-- Problem requirements --
Would you copy only the lines below, beginning with the one that contains "plush toy: none" and running through the last entry line?

==========

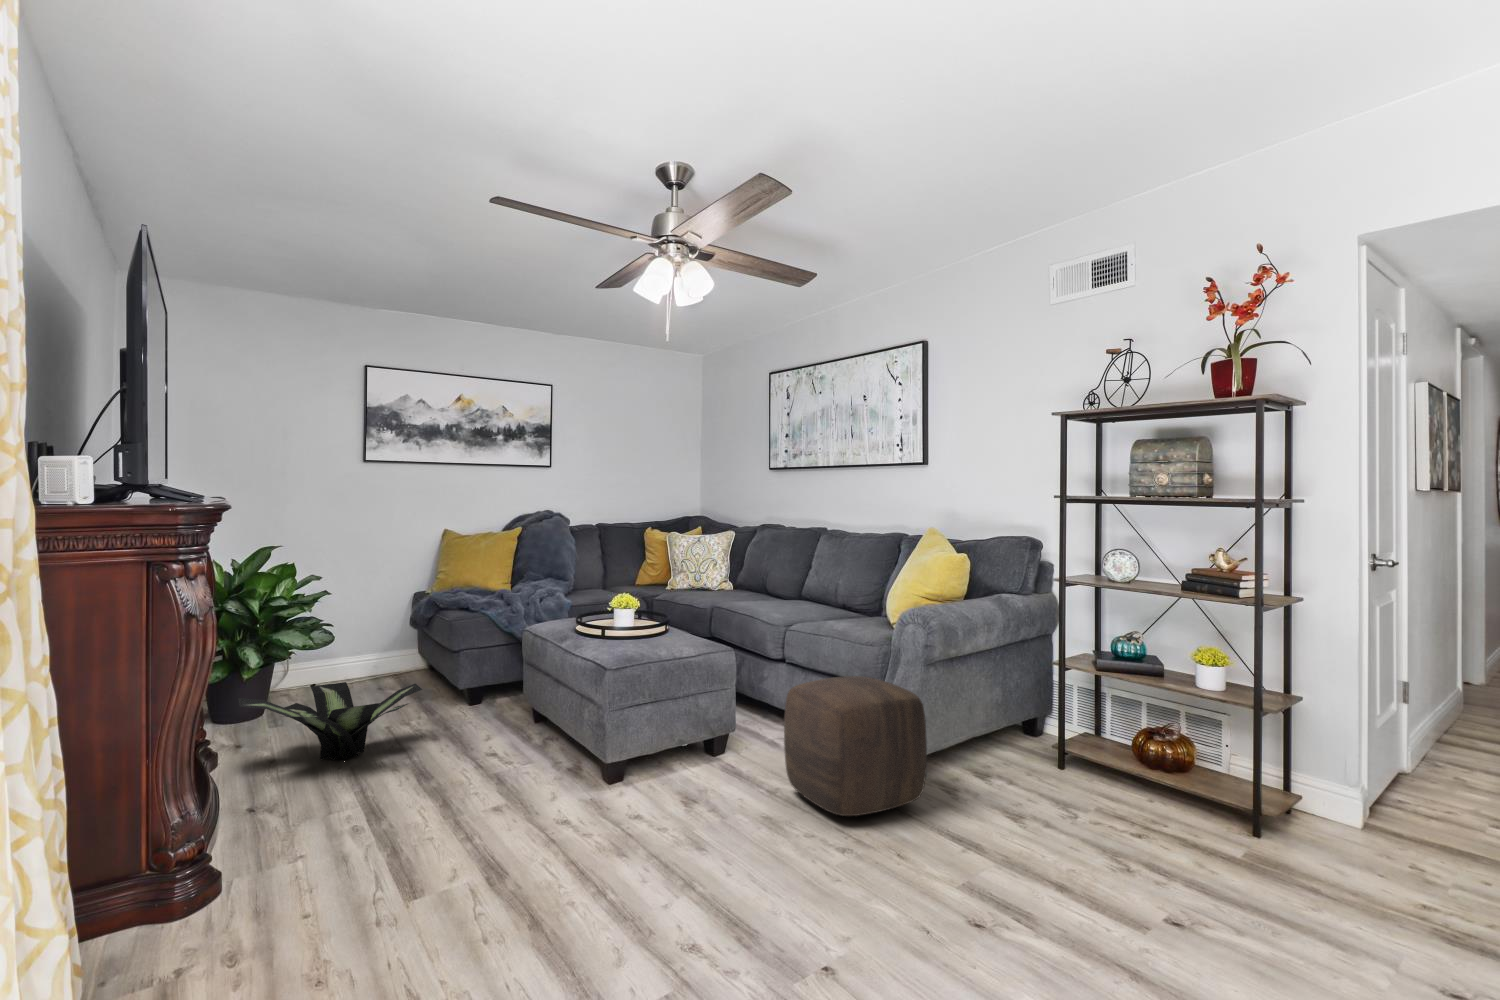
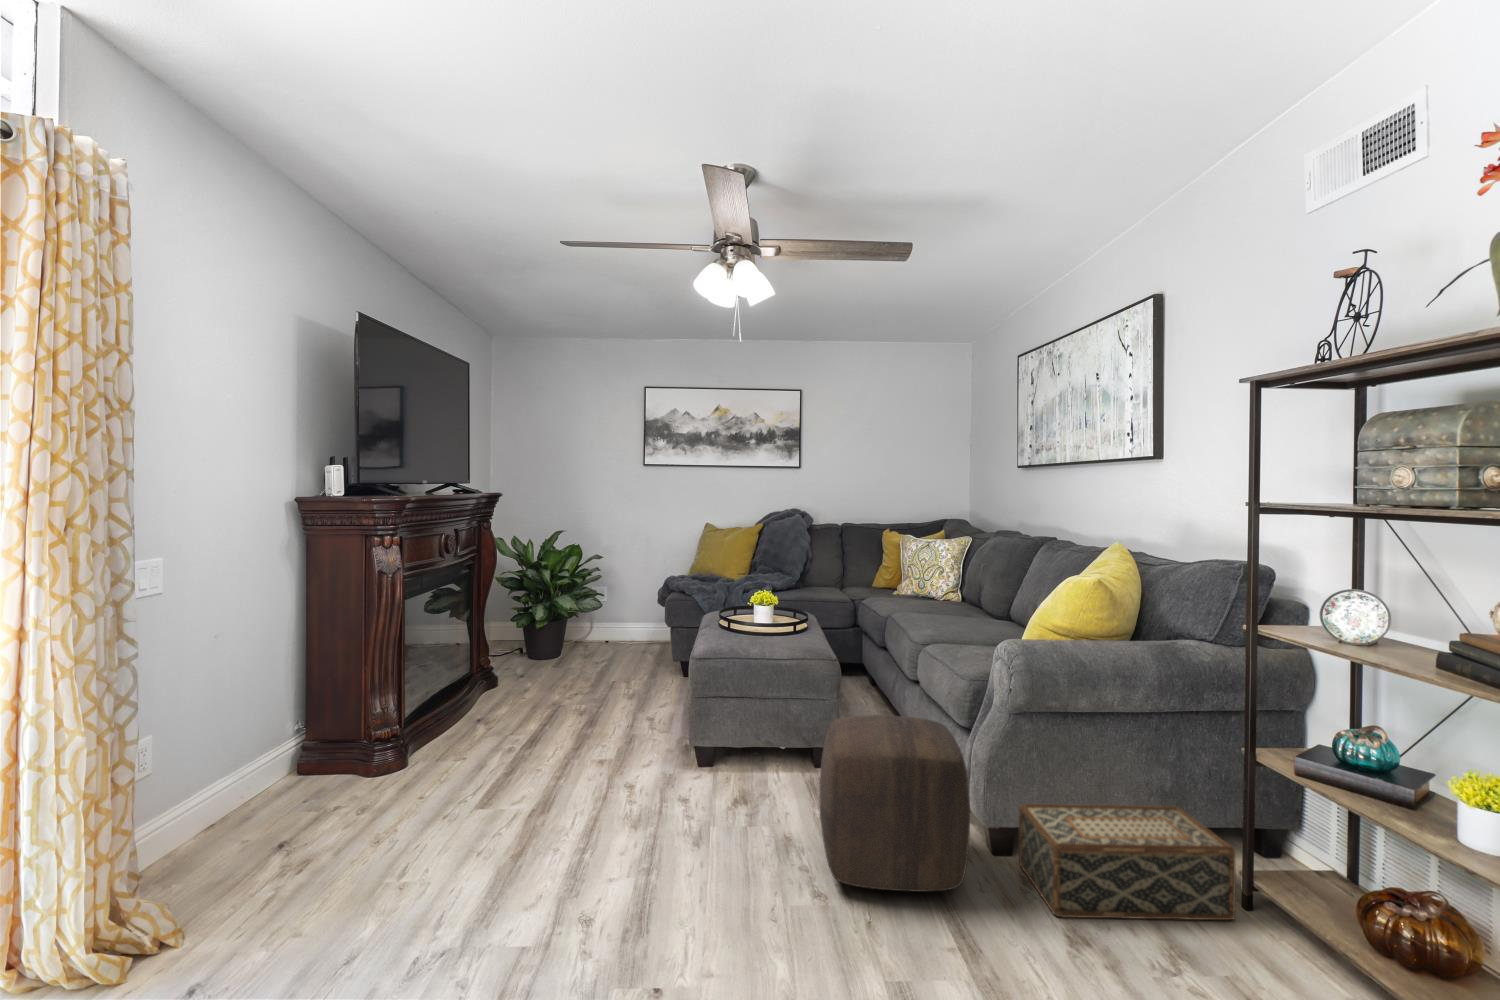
potted plant: present [238,682,422,760] -> none [460,650,602,716]
woven basket: none [926,712,1063,800] -> present [1019,804,1236,920]

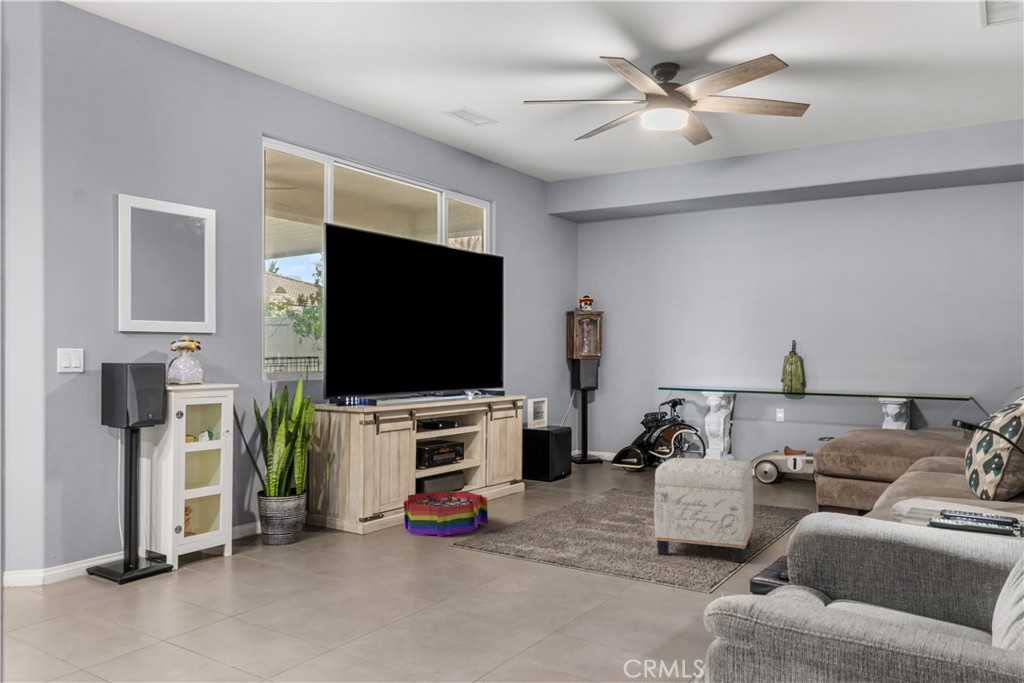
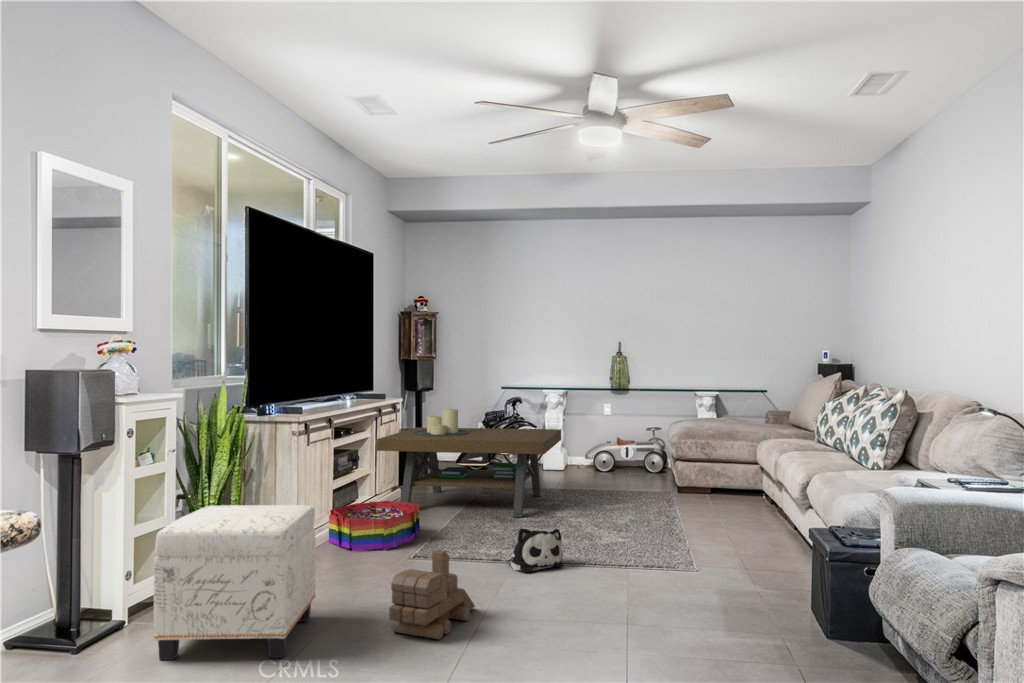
coffee table: none [480,406,678,520] -> present [377,408,561,517]
ottoman: present [654,458,753,562] -> present [154,505,316,660]
plush toy: none [526,526,579,571] -> present [507,528,563,572]
toy train: none [337,536,440,618] -> present [389,550,475,639]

==========

-- Your response --
plush toy: none [526,526,579,571] -> present [507,528,563,572]
toy train: none [337,536,440,618] -> present [389,550,475,639]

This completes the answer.